Orzel Black has compiled a series of farming related topics that all point to one thing, there is a shift occurring at the core of our concept of farming. Every industry goes through cycles which lead to profound change in its identity. These cycles always look the same, early on you have whispers of technological change, then, as those new technologies are revealed to the industry the human factor enters and people retaliate and seek out social change to safeguard themselves from the advances that threaten to make them obsolete. Typically, there are strikes and a political discourse hits the mainstream media at which time people from other industries enter the mix. Throughout this months farming series Orzel Black has delved into a few advances in technology, we have written about the social programs that affect the industry through the H-2A Foreign Guest Worker Program, and we have talked about the rising trend in Eating Local. But what has brought all of these things to the forefront of discussion? People have increasingly turned to the urban environment to seek out jobs, farmers are getting older, and wages are rising in the farming industry due to a tightening labor force. We believe this is the center of gravity for the change in the industry that has brought it to the edge of the horizon, the next step is profound change.

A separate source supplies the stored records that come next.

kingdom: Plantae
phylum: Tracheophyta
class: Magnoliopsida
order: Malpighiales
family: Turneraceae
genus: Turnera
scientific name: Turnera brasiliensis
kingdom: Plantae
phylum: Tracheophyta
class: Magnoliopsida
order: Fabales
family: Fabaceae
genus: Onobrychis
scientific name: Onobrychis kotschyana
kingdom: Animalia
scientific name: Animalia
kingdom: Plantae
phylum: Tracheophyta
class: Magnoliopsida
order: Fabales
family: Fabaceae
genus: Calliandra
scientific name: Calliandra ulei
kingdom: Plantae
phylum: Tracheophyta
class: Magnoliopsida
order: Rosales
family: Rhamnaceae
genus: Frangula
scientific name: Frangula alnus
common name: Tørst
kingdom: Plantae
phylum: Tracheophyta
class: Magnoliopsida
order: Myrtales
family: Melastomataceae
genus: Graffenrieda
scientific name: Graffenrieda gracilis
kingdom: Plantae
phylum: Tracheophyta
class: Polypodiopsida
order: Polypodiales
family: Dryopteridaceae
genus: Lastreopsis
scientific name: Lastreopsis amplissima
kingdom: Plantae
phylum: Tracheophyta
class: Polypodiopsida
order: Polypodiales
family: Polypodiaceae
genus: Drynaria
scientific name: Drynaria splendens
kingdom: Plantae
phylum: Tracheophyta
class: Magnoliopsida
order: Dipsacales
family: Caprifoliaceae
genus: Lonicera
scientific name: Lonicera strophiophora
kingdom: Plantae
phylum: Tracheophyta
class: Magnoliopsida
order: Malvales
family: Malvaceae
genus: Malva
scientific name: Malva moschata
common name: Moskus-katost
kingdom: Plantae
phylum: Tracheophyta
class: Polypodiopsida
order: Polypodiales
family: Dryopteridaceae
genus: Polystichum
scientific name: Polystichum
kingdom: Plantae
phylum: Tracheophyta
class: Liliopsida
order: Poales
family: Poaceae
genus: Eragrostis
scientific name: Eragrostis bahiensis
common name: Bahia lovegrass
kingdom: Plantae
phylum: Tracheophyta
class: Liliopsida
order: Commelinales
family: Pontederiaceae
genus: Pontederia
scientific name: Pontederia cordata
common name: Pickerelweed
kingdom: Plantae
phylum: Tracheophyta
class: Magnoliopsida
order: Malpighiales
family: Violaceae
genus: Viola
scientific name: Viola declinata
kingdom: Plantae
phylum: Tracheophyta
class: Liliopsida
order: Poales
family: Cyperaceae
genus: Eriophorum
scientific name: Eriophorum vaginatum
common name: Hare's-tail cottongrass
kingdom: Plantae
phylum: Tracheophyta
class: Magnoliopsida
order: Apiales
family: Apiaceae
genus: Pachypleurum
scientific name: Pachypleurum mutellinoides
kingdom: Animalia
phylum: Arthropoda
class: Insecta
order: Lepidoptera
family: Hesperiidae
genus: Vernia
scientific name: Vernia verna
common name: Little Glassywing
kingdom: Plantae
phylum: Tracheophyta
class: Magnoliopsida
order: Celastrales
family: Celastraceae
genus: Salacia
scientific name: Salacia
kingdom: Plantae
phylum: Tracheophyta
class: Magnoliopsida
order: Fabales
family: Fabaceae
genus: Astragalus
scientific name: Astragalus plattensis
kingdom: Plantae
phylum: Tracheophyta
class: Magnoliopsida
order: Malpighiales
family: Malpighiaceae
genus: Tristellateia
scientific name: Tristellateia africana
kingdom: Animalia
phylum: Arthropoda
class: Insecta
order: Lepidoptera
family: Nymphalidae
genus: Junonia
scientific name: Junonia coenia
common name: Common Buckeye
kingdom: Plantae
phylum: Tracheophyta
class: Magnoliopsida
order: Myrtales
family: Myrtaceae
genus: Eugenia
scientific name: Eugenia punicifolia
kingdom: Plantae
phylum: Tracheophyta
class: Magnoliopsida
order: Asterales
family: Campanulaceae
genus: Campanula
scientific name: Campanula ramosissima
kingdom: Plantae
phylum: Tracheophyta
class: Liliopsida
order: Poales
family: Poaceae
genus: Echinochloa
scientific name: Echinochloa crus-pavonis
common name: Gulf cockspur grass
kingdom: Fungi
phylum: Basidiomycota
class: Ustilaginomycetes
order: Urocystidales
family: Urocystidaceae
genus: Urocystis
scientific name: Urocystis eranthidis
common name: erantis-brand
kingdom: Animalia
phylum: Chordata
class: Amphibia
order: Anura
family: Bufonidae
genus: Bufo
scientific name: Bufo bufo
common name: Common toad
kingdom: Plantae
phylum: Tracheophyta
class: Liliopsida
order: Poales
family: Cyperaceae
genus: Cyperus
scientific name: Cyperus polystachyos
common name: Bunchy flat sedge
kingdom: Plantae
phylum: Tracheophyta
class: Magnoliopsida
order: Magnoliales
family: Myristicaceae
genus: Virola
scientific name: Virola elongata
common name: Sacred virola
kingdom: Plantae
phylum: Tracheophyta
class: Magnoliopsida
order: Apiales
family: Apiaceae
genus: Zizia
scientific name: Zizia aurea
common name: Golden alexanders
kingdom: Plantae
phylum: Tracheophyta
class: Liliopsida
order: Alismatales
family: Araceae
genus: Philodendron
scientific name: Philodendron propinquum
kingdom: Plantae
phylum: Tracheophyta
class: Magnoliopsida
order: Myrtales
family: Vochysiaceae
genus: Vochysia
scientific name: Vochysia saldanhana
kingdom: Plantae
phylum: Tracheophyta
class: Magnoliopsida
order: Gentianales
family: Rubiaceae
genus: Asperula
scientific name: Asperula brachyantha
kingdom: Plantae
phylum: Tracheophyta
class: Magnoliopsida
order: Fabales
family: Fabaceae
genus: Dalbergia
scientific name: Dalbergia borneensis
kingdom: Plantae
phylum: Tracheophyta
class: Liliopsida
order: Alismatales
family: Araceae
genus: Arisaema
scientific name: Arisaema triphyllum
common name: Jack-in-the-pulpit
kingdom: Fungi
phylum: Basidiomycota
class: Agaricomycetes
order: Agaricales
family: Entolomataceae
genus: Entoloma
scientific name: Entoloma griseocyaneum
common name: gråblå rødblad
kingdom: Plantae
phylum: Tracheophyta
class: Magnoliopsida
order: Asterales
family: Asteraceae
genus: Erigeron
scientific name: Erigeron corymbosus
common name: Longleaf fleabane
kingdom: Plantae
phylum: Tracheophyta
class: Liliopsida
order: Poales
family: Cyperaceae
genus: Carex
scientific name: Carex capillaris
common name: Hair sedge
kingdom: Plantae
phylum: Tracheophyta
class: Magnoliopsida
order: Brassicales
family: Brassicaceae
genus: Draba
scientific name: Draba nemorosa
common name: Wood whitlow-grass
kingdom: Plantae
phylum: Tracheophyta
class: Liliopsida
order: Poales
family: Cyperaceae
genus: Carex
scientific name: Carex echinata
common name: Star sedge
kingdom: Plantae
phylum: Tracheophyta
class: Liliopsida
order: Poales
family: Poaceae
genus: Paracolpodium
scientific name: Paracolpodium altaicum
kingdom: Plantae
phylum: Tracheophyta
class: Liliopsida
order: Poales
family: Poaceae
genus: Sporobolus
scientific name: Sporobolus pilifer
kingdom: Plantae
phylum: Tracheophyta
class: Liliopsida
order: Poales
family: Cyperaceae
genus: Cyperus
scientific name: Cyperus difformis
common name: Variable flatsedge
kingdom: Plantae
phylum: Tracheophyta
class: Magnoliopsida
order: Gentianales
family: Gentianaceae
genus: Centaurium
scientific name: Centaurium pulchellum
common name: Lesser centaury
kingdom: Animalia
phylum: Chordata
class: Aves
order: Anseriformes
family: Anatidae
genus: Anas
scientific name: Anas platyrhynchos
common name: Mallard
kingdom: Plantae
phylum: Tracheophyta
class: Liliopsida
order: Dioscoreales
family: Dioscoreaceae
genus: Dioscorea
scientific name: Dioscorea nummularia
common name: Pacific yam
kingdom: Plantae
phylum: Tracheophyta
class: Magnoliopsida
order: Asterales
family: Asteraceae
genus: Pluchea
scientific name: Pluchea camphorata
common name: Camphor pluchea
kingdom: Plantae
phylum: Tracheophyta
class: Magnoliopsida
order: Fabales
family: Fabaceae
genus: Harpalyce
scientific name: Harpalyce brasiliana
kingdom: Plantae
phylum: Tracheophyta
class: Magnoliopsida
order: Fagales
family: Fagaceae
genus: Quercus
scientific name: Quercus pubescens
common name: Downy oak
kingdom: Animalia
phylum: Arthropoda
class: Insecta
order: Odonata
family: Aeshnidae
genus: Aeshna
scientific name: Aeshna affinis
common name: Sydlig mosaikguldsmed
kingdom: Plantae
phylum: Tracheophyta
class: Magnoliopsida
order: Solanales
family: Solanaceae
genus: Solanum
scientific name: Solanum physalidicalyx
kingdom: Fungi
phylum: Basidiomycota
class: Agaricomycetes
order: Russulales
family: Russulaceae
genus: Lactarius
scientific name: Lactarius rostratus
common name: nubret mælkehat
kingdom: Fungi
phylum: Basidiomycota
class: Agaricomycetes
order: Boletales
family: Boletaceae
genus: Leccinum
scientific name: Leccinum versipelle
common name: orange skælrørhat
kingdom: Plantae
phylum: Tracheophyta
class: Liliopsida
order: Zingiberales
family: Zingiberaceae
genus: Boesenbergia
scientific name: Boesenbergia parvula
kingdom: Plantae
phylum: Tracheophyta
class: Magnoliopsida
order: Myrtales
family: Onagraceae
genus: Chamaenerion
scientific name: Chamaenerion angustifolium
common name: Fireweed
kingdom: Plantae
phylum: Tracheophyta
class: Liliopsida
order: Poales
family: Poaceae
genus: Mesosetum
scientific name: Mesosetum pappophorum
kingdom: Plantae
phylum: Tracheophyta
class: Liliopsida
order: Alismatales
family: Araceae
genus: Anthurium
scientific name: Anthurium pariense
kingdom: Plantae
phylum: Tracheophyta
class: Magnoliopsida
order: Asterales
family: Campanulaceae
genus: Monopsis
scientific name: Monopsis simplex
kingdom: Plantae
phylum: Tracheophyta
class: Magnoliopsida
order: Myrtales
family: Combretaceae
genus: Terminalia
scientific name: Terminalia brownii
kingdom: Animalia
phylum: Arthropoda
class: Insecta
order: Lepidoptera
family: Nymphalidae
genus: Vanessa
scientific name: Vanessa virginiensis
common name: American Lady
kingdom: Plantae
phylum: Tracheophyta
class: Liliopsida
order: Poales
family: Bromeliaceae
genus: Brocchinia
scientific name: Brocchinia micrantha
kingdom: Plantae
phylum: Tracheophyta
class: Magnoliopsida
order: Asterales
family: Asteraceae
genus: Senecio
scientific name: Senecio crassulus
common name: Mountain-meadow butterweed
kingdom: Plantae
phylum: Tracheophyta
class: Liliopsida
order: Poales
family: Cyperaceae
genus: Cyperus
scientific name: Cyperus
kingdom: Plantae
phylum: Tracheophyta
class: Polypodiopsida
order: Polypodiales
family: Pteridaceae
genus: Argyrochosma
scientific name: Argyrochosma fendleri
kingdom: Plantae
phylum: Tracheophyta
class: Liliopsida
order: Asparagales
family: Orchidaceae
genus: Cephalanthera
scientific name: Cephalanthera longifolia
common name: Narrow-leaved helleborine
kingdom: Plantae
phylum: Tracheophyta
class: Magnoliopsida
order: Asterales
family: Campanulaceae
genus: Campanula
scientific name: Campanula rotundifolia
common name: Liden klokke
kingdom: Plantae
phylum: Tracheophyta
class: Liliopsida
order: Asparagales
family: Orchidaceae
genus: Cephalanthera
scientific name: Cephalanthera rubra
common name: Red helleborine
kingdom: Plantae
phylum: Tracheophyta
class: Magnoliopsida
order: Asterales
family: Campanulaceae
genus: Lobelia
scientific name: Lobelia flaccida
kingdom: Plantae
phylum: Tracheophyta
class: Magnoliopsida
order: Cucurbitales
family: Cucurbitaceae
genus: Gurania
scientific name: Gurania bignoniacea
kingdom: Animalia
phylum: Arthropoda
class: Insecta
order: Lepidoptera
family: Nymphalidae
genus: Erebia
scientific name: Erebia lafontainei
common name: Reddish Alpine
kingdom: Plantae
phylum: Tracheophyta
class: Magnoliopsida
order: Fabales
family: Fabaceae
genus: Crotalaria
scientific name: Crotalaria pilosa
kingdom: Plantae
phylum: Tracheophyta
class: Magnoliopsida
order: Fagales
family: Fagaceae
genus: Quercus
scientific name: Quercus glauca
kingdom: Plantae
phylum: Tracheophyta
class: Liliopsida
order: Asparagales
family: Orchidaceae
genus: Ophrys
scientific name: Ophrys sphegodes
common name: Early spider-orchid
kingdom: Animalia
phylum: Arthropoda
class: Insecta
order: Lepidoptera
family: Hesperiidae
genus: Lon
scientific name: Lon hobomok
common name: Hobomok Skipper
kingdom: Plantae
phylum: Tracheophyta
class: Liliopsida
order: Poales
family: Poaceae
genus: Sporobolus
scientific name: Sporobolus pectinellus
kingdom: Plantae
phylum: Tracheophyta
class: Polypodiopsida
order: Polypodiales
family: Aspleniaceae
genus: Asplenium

Between 2014 and 2018, the average hourly real wage for non-supervisory hired farm workers (in 2018 dollars) rose from $12.00 to $13.25, an increase of 10.4 percent. This increase in the real wage for farm labor is the fastest experienced over a 4-year period during the past two decades. Employment of agricultural equipment operators is projected to increase 6 percent, about as fast as the average for all occupations, and faster than any other type of agricultural worker. Increased use of mechanization on farms is expected to lead to more jobs for agricultural equipment operators relative to farm workers and laborers. The rise in wages has put farmers between a rock and a hard place as Riley Graham explains in her article 'Increasing Farm Wages: A Labor Crisis and the Effects on Agriculture', "To mitigate the cost of labor farmers are forced to increase productivity of their crews, raise their prices, or switch to automated processes. Each of these options has major drawbacks. Increasing productivity is difficult and there is only so much work that can be done in one day. Some farms offer production bonuses to their workers based on how many pounds of produce is harvested in the day. These bonuses can be costly, especially since the workers baseline pay is already so high. Since labor is more expensive, the price of the crop must go up. However, farmers are competing not only with other states with lower minimum wages, but with other countries that have no regulations regarding farm labor. Raising the price of the product will only result in more produce being imported from Mexico. This takes jobs away from entry level positions across the entire farm."
As much as the 'edge' may frighten some, I believe the discussions we have brought about this month in regards to farming, when applied together can be a powerful solution and could usher Agro-business into a new era, take us passed the edge of the horizon. If farmers pivot from big-business to their local communities by utilizing the technology becoming more affordable in the form of modular farming, l believe they would need to hire more hands to assist in the sales and management of produce in local farmer's markets which would stabilize the tightened labor market while at the same time being able to raise the price of produce under the premise that the food is fresh and local. And I believe people will buy, because they are already doing so. We see eat local signs everywhere now to include big box stares like Walmart and Target. In addition, if a domestic guest worker program was instated I believe communities would be able to more effectively and efficiently manage their population in need of work.
Let's make a greater effort to support our local farmer's markets and not only meet the people of our communities but lets put people to work. Farmers can grow and sell their produce at better prices and in turn can pay off their hired hands better, local box truck drivers can pick up and deliver their produce to the market place, and families can support the community by spending their dollars on the people that make their community what it is.